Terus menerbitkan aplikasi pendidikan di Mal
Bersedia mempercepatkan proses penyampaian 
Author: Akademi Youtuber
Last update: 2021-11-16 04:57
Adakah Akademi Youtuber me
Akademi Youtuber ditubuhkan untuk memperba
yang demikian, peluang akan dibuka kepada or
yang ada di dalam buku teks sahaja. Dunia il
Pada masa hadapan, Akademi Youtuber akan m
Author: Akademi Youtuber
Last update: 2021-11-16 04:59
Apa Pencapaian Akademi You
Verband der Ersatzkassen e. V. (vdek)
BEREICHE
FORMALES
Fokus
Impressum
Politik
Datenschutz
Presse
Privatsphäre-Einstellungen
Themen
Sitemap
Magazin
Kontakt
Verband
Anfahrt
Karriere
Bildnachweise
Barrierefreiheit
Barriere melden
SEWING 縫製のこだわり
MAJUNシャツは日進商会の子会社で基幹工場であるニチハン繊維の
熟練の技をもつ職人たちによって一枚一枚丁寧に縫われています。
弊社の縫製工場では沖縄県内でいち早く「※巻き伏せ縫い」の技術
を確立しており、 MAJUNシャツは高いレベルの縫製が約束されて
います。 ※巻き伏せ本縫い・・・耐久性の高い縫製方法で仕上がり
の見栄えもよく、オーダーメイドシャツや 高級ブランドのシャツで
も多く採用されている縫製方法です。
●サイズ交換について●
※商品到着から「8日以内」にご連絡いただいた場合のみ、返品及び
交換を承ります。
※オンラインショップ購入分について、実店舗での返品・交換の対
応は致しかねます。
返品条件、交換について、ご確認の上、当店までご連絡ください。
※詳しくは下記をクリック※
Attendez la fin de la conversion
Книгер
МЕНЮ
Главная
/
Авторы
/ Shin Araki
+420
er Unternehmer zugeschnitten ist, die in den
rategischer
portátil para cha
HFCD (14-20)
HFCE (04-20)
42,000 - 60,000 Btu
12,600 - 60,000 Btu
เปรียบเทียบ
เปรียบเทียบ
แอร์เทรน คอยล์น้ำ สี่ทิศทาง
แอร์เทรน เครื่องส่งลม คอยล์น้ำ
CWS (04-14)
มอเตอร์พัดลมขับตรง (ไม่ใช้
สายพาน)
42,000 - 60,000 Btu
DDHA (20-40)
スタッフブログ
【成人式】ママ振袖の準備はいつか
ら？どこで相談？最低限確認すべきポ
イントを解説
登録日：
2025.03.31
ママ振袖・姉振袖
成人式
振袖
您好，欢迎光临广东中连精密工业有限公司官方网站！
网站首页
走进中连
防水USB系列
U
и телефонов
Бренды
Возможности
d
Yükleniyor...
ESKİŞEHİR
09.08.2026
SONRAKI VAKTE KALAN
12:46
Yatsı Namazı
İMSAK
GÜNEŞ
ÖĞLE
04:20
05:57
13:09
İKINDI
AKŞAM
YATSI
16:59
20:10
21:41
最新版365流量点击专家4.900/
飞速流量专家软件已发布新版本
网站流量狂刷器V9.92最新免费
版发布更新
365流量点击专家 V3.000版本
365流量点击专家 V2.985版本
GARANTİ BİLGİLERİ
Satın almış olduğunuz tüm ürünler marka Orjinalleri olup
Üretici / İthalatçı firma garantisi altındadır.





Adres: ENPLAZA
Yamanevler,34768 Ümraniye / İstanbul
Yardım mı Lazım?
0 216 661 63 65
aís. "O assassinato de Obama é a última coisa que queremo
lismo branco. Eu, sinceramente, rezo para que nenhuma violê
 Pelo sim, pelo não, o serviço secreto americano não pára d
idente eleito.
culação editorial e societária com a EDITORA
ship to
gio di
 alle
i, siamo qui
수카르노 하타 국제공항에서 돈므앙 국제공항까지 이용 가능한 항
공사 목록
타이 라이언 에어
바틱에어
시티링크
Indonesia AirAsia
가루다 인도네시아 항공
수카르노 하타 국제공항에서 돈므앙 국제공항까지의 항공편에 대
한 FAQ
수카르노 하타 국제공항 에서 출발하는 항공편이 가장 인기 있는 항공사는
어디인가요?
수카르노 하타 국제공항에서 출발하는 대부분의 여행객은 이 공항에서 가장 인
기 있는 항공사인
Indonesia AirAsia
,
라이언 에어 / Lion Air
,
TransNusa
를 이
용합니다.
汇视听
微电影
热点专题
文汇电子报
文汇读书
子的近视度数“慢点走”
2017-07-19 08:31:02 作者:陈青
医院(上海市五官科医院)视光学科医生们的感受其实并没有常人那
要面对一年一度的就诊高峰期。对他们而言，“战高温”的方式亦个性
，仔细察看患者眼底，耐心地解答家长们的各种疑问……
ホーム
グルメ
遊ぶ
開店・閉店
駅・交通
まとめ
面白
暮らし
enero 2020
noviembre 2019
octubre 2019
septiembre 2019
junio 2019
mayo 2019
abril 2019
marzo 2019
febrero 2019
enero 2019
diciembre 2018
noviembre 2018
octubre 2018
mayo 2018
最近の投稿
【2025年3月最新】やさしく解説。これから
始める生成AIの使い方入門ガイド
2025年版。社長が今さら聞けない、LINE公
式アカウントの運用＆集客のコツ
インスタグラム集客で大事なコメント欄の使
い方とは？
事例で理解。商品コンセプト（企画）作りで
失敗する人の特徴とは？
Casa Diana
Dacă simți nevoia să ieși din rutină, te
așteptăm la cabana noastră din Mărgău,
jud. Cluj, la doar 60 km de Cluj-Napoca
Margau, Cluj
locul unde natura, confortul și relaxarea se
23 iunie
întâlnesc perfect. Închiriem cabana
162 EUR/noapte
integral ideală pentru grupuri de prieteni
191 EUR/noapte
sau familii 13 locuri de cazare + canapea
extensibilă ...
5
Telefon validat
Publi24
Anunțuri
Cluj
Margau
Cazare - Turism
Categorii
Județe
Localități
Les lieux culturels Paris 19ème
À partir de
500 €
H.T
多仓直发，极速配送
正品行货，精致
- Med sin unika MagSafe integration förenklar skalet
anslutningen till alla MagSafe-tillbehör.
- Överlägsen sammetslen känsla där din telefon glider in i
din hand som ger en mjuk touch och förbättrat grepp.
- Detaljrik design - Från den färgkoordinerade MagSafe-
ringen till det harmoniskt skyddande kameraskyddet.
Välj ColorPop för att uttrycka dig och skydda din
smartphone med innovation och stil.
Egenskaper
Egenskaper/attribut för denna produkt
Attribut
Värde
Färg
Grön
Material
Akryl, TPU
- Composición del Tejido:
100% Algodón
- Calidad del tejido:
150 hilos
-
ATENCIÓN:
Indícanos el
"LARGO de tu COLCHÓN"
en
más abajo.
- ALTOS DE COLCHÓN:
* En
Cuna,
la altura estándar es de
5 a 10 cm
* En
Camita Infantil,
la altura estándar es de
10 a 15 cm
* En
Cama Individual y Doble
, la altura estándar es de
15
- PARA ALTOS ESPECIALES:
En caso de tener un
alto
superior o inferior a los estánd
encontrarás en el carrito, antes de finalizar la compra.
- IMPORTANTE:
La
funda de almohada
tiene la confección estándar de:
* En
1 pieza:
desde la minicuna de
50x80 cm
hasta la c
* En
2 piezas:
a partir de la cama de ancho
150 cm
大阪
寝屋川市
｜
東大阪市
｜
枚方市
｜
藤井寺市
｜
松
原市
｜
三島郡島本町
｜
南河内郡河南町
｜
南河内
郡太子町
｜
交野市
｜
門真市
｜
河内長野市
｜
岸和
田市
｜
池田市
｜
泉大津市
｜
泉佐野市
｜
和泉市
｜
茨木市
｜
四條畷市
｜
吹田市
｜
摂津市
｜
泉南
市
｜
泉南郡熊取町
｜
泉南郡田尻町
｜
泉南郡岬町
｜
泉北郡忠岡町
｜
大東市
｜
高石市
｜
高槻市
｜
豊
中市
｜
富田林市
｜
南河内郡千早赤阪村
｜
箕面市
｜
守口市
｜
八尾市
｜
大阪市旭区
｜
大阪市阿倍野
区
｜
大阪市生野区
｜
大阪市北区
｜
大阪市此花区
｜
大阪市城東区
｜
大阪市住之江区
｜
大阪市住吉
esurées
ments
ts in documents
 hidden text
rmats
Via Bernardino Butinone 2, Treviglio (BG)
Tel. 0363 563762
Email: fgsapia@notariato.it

--*--

Exercise brief >> Reproduce the lines above without changes, starting at the first line and ending at the line that contains "も多く採用されている縫製方法です。", with both of those lines included.

Solution to the exercise >>
Terus menerbitkan aplikasi pendidikan di Mal
Bersedia mempercepatkan proses penyampaian 
Author: Akademi Youtuber
Last update: 2021-11-16 04:57
Adakah Akademi Youtuber me
Akademi Youtuber ditubuhkan untuk memperba
yang demikian, peluang akan dibuka kepada or
yang ada di dalam buku teks sahaja. Dunia il
Pada masa hadapan, Akademi Youtuber akan m
Author: Akademi Youtuber
Last update: 2021-11-16 04:59
Apa Pencapaian Akademi You
Verband der Ersatzkassen e. V. (vdek)
BEREICHE
FORMALES
Fokus
Impressum
Politik
Datenschutz
Presse
Privatsphäre-Einstellungen
Themen
Sitemap
Magazin
Kontakt
Verband
Anfahrt
Karriere
Bildnachweise
Barrierefreiheit
Barriere melden
SEWING 縫製のこだわり
MAJUNシャツは日進商会の子会社で基幹工場であるニチハン繊維の
熟練の技をもつ職人たちによって一枚一枚丁寧に縫われています。
弊社の縫製工場では沖縄県内でいち早く「※巻き伏せ縫い」の技術
を確立しており、 MAJUNシャツは高いレベルの縫製が約束されて
います。 ※巻き伏せ本縫い・・・耐久性の高い縫製方法で仕上がり
の見栄えもよく、オーダーメイドシャツや 高級ブランドのシャツで
も多く採用されている縫製方法です。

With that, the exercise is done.